Sift the material for lines containing "down", and return them.

> [Material provided]:

:::::

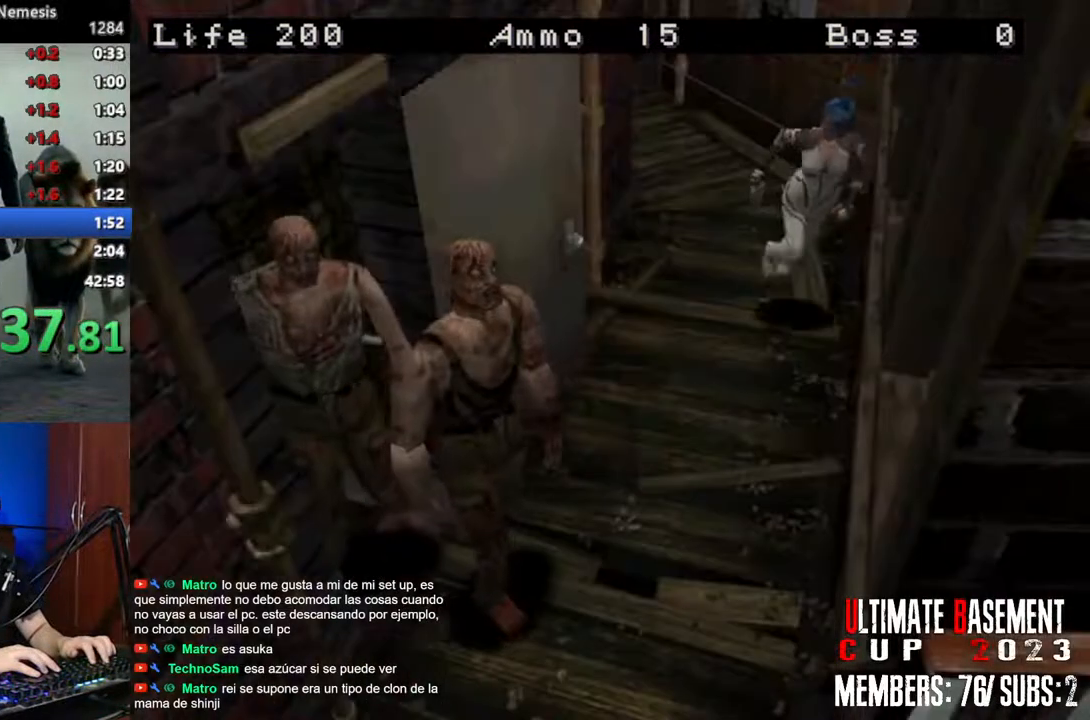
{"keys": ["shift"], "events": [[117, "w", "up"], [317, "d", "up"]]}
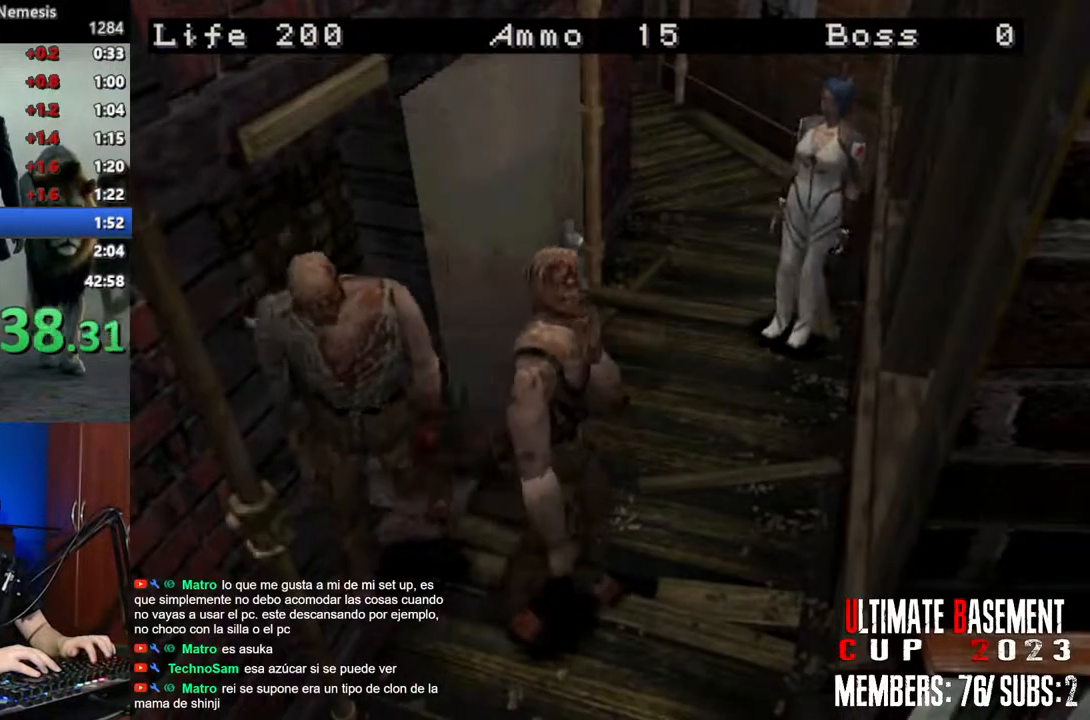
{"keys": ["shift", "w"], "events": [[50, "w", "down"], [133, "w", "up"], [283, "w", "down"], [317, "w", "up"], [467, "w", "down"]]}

:::::

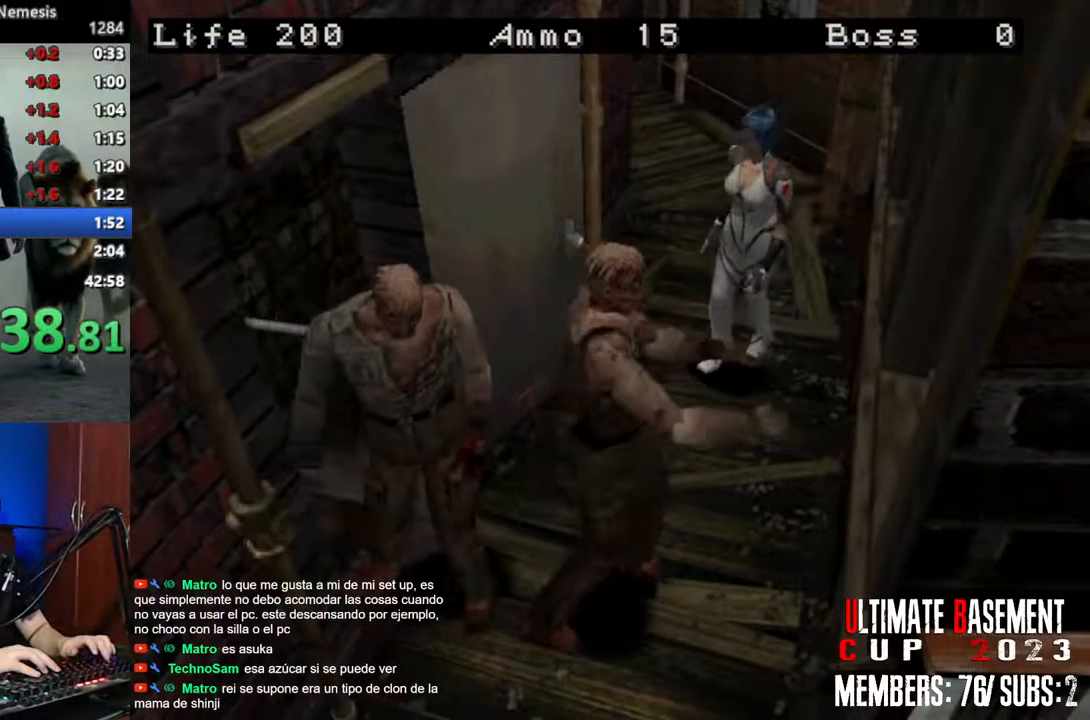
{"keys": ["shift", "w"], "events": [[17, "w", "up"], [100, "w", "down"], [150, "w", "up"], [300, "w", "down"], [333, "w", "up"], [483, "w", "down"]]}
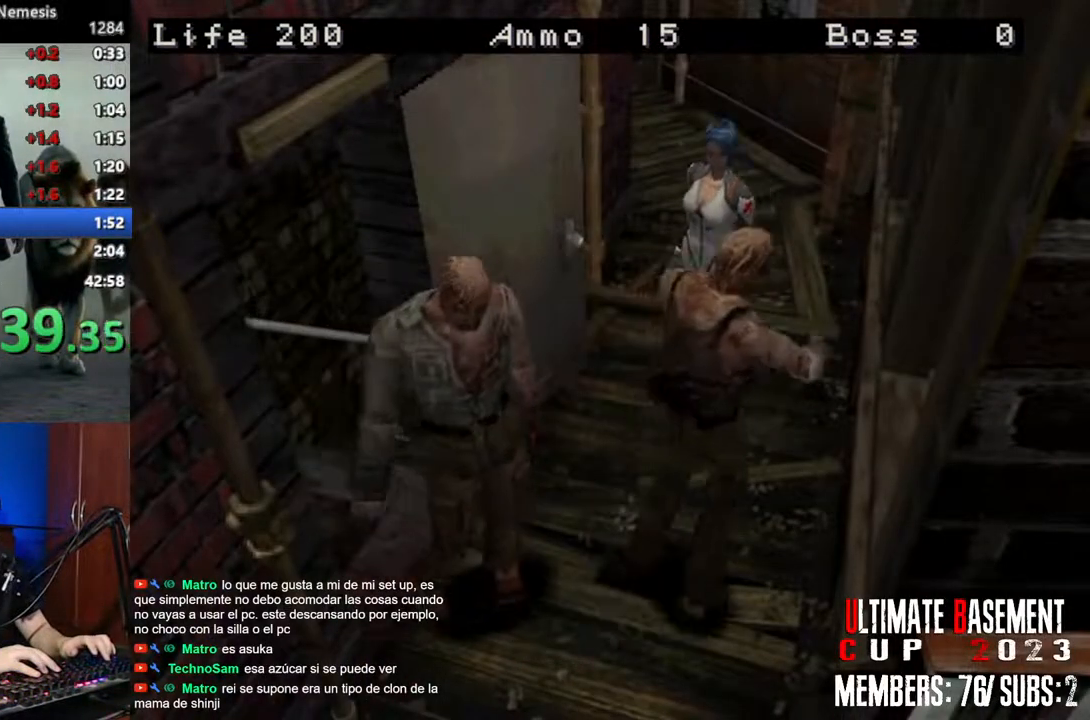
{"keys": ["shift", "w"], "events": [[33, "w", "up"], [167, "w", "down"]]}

:::::

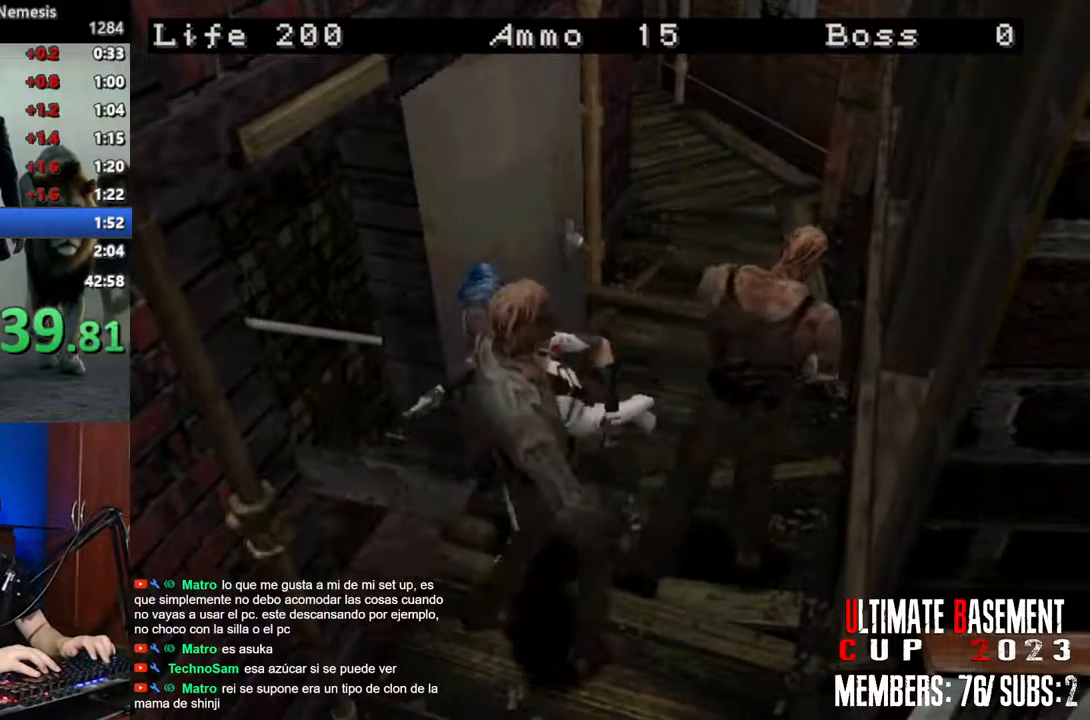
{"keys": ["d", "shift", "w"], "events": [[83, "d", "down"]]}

:::::

> [Solution for this problem]:
{"keys": ["shift", "w"], "events": [[50, "w", "down"], [133, "w", "up"], [283, "w", "down"], [317, "w", "up"], [467, "w", "down"]]}
{"keys": ["shift", "w"], "events": [[17, "w", "up"], [100, "w", "down"], [150, "w", "up"], [300, "w", "down"], [333, "w", "up"], [483, "w", "down"]]}
{"keys": ["shift", "w"], "events": [[33, "w", "up"], [167, "w", "down"]]}
{"keys": ["d", "shift", "w"], "events": [[83, "d", "down"]]}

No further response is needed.